Образ национального театра устойчив. Нельзя вообразить себе национального театра без важных немногословных седых гардеробщиков в ливреях, без инкрустированных паркетных полов, без расписанных стен, без хрустальных люстр, без чрезвычайно нарядной светской публики, без дорогого и изысканного буфета. Почти нельзя представить себе национальный театр и без унылой традиционной режиссуры, актерской игры, позаимствованной из прошлого века, скудного классического репертуара и парадных рецензий, повествующих об очередной премьере так же, как о светском рауте. Да и есть ли смысл писать о спектаклях национального театра в ином духе?
Все смешалось в венском Бургтеатре, ничем раньше не выделявшемся среди прочих европейских национальных театров, с появлением в 1986 году нового директора, рейнского немца (из Бохума) Клауса Пайманна. Пайманн не тронул ни гардеробщиков, ни обстановки, ни репертуара буфета; но он решительным образом изменил художественную часть жизни Бургтеатра, сделав его, по единодушному мнению неавстрийской театральной критики, лучшим в мире театром немецкой драмы. Для новых немецких драматургов, таких как Петер Хандке, Элфриде Елинек, Петер Турини, Георг Табори, нет большей удачи, чем быть поставленными в Бургтеатре.
Среди постановок по современным пьесам более других ошеломленным венцам запомнилась пьеса "Хельденплац" (Площадь Героя) Томаса Бернхарда, премьера которой состоялась в 1988 году. Названа эта пьеса по имени площади, на которой в 1938 году, вскоре после аншлюса, состоялось знаменитое выступление Адольфа Гитлера при огромном стечении австрийского народа, исполненного фашистского энтузиазма. По мнению еженедельника THE ECONOMIST, эта постановка имела своей целью указать на специфически теплое и всепрощающее отношение современных австрийцев к своему прошлому времен Второй мировой войны.
Пьеса "Хельденплац" удостоилась невиданного ранее количества рецензий в прессе, ее обсуждали на телевидении и радио, она стала мишенью и основой массы острот и карикатур. Каждый спектакль превращался в столь любимый авангардистами перформанс. Возмущение и глухой ропот в зрительном зале начинались задолго до подъема занавеса; ход спектакля не к месту прерывался аплодисментами и свистом; многие в ярости покидали свои места и устремлялись, нарочно громко топоча, к выходу, вслух ругая автора и постановщика. Финальная сцена спектакля приветствовалась пополам овациями и гнилыми фруктами. Популярность постановки была так велика, что ее обсуждали даже в австрийском парламенте; правда, решения никакого принято не было.

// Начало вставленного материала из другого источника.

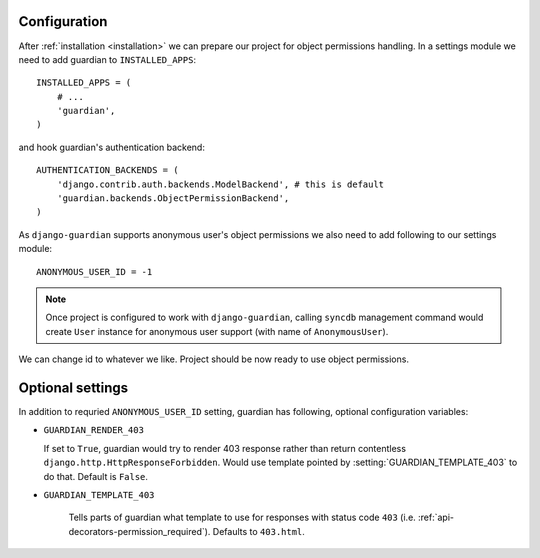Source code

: .. _configuration:

Configuration
=============

After :ref:`installation <installation>` we can prepare our project for object
permissions handling. In a settings module we need to add guardian to
``INSTALLED_APPS``::

   INSTALLED_APPS = (
       # ...
       'guardian',
   )

and hook guardian's authentication backend::

   AUTHENTICATION_BACKENDS = (
       'django.contrib.auth.backends.ModelBackend', # this is default
       'guardian.backends.ObjectPermissionBackend',
   )

As ``django-guardian`` supports anonymous user's object permissions we also
need to add following to our settings module::

   ANONYMOUS_USER_ID = -1

.. note::
   Once project is configured to work with ``django-guardian``, calling
   ``syncdb`` management command would create ``User`` instance for
   anonymous user support (with name of ``AnonymousUser``).

We can change id to whatever we like. Project should be now ready to use object
permissions.
 

Optional settings
=================

In addition to requried ``ANONYMOUS_USER_ID`` setting, guardian has following,
optional configuration variables:


.. setting:: GUARDIAN_RENDER_403

* ``GUARDIAN_RENDER_403``

  If set to ``True``, guardian would try to render 403 response rather than
  return contentless ``django.http.HttpResponseForbidden``. Would use template
  pointed by :setting:`GUARDIAN_TEMPLATE_403` to do that. Default is ``False``.


.. setting:: GUARDIAN_TEMPLATE_403

* ``GUARDIAN_TEMPLATE_403``

    Tells parts of guardian what template to use for responses with status code
    ``403`` (i.e. :ref:`api-decorators-permission_required`). Defaults to
    ``403.html``.

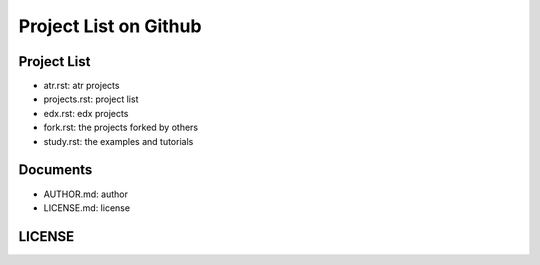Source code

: Project List on Github
=========================================

Project List
---------------------------

- atr.rst: atr projects
- projects.rst: project list
- edx.rst: edx projects
- fork.rst: the projects forked by others
- study.rst: the examples and tutorials

Documents
------------------------------

- AUTHOR.md: author
- LICENSE.md: license


LICENSE
--------------------------------
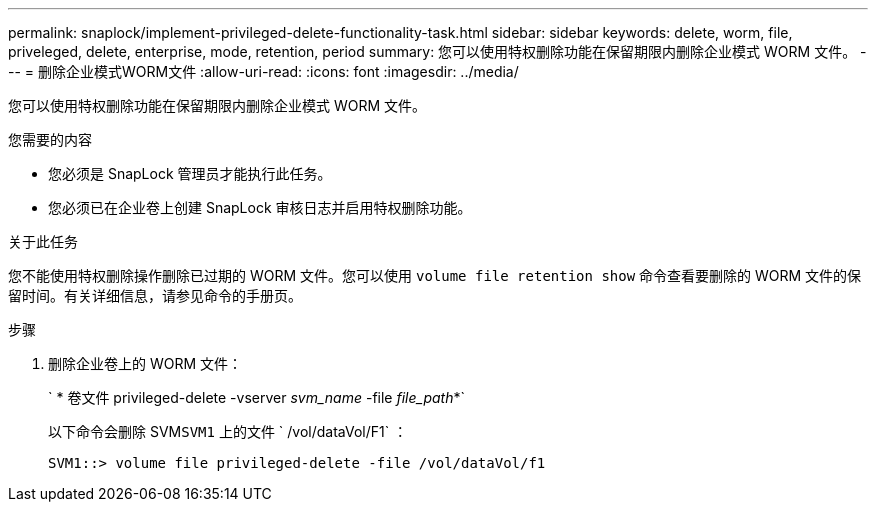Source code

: ---
permalink: snaplock/implement-privileged-delete-functionality-task.html 
sidebar: sidebar 
keywords: delete, worm, file, priveleged, delete, enterprise, mode, retention, period 
summary: 您可以使用特权删除功能在保留期限内删除企业模式 WORM 文件。 
---
= 删除企业模式WORM文件
:allow-uri-read: 
:icons: font
:imagesdir: ../media/


[role="lead"]
您可以使用特权删除功能在保留期限内删除企业模式 WORM 文件。

.您需要的内容
* 您必须是 SnapLock 管理员才能执行此任务。
* 您必须已在企业卷上创建 SnapLock 审核日志并启用特权删除功能。


.关于此任务
您不能使用特权删除操作删除已过期的 WORM 文件。您可以使用 `volume file retention show` 命令查看要删除的 WORM 文件的保留时间。有关详细信息，请参见命令的手册页。

.步骤
. 删除企业卷上的 WORM 文件：
+
` * 卷文件 privileged-delete -vserver _svm_name_ -file _file_path_*`

+
以下命令会删除 SVM``SVM1`` 上的文件 ` /vol/dataVol/F1` ：

+
[listing]
----
SVM1::> volume file privileged-delete -file /vol/dataVol/f1
----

Клаус Пайманн, впрочем, не оставил венский свет и без классики — одним из основных его авторов стал Шекспир, несколько пьес которого значатся в афише; "Иванов" Чехова идет в Бургтеатре уже несколько сезонов; а в феврале будет показана премьера спектакля по пьесе Ибсена "Пер Гюнт" — европейские театралы ожидают ее с плохо скрываемым возбуждением.
Австрийцы вроде бы должны быть благодарны Пайманну за то, что Бургтеатр обрел европейскую известность. Редко на каком спектакле бывает так, чтобы зал Бургтеатра (1400 мест) был заполнен менее чем на три четверти. Тем не менее австрийцы с нетерпением ждут 1996 года, когда окончится срок действия контракта Пайманна. И хотя времени еще предостаточно, австрийские театральные критики, рецензируя постановки, не упускают возможности порассуждать на тему о преемнике Пайманна.
Одни склоняются в пользу Петера Штайна, театрального директора Зальцбургского фестиваля, да и вообще фигуры в театральном мире весьма и весьма известной. Штайн действительно мог бы составить славу любого театра, но ведь и он режиссер нетрадиционный, о чем противники его назначения не устают писать.
Другой же кандидат в директора Бургтеатра — актер Клаус Мария Брандауэр, исполнитель многих главных киноролей (в том числе в известной трилогии венгра Иштвана Сабо "Мефистофель", "Полковник Редль", "Хануссен"). Его назначение выглядит более вероятным — он не только знаменитость, но и австриец.
Кто бы ни стал новым директором Бургтеатра, несомненно одно: Клаусом Пайманном он не будет. И привлечет ли Бургтеатр тогда европейское внимание — еще вопрос.